DATA RECORDS
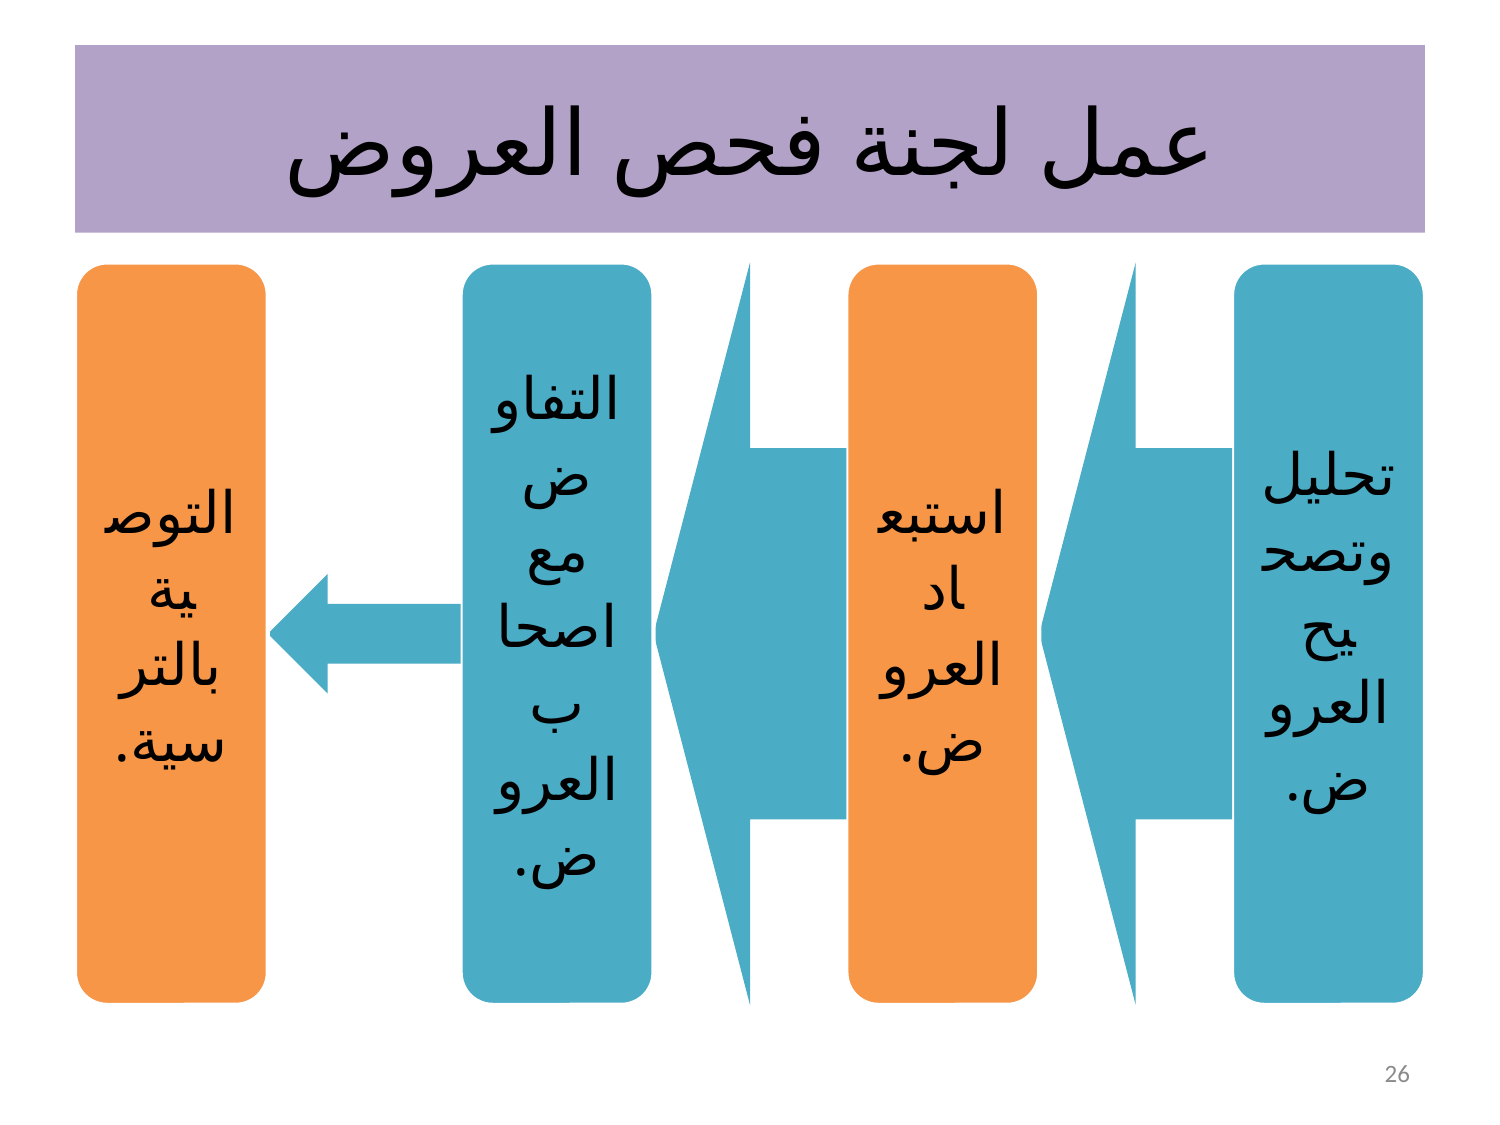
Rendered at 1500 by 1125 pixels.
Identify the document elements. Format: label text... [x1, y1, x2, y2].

title عمل لجنة فحص العروض [75, 45, 1425, 233]
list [74, 262, 1426, 1006]
slide_number 26 [1074, 1042, 1425, 1103]
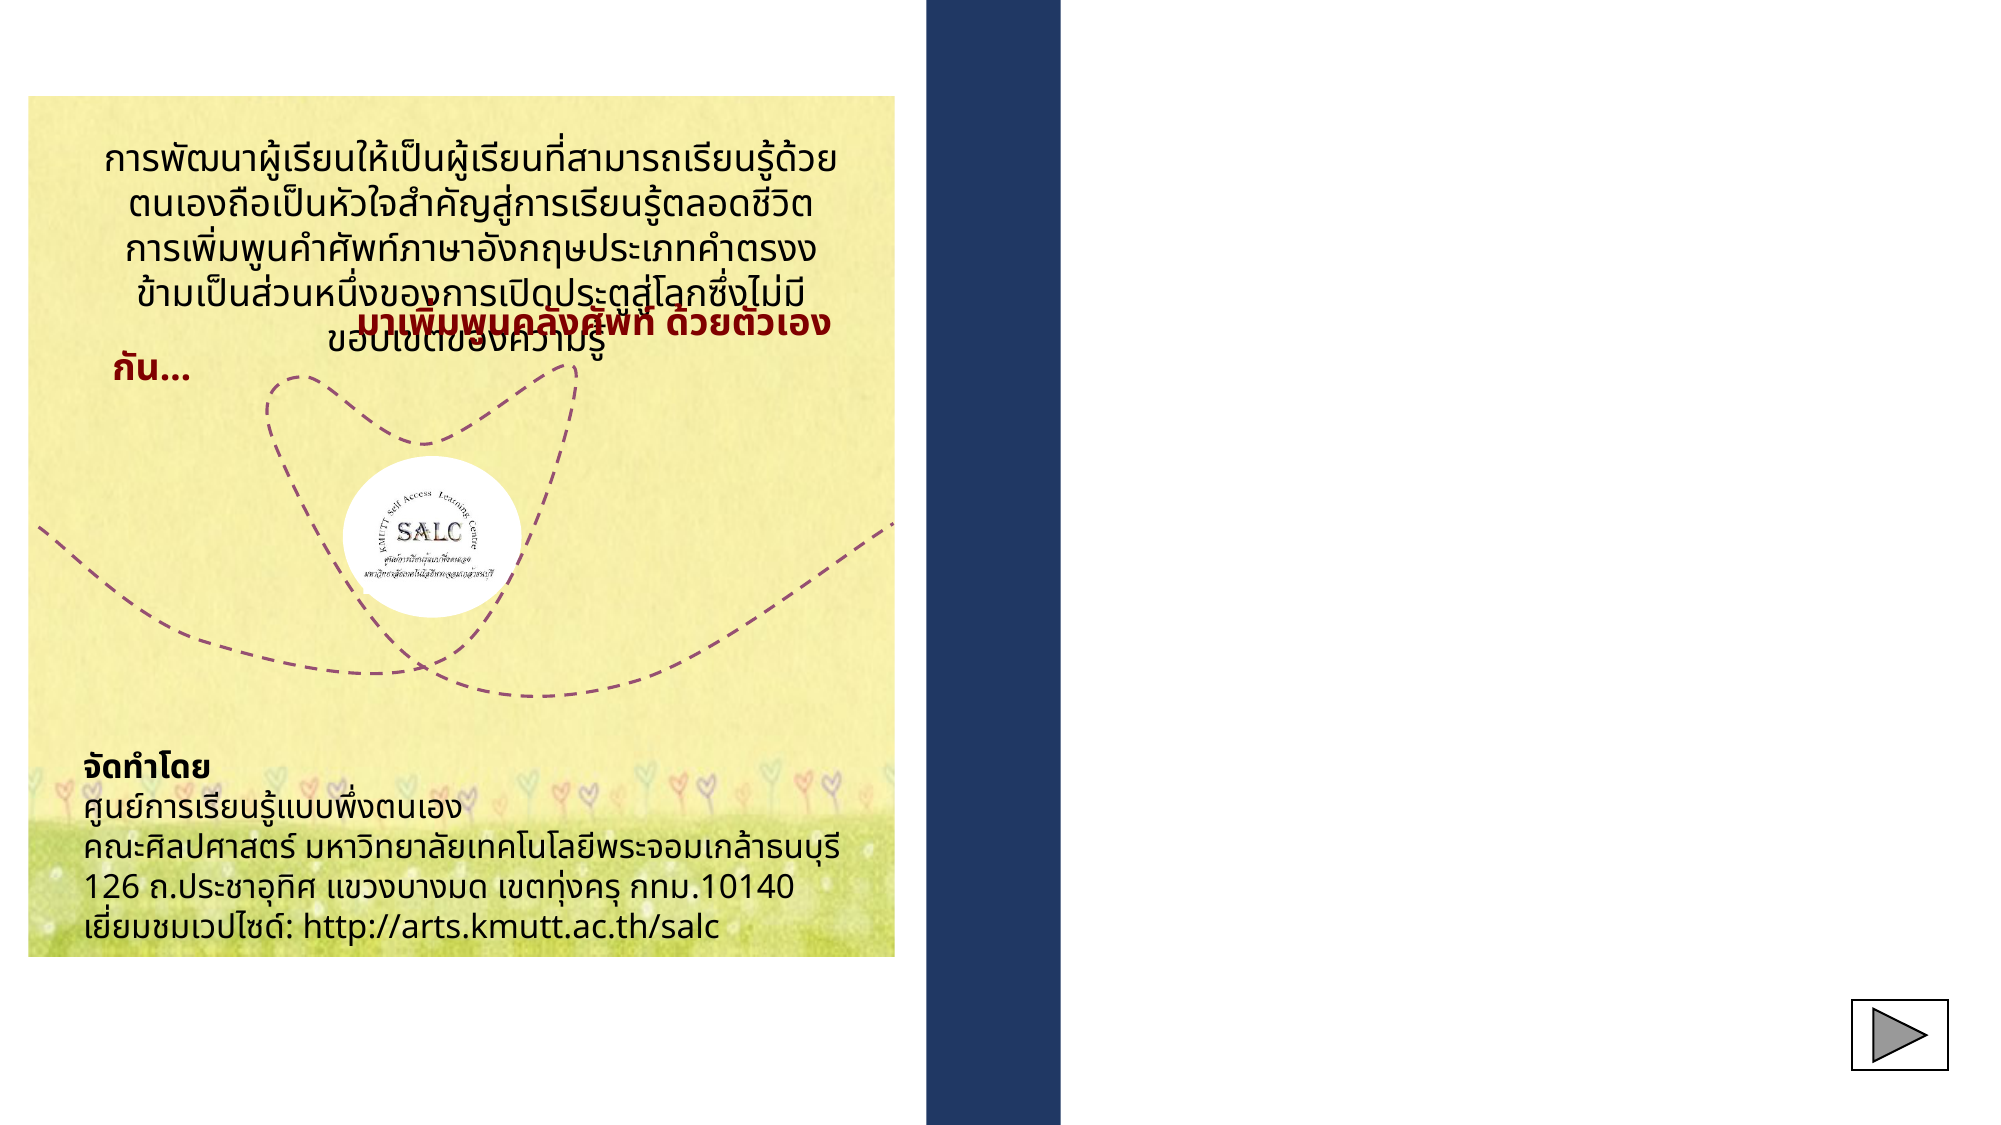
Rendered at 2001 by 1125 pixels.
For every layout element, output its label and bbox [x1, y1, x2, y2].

WORK ITEM
Every entry above needs to be printed again exactly, with its pictures left out.

RESPONSE
Rendered at 1500 by 1125 pixels.
Identify the document elements. Format: label text... [x1, y1, x2, y2].

title عمل لجنة فحص العروض [75, 45, 1425, 233]
list [74, 262, 1426, 1006]
slide_number 26 [1074, 1042, 1425, 1103]
Rendered at 2001 by 1125 pixels.
For every layout element, output its label and bbox [x1, y1, x2, y2].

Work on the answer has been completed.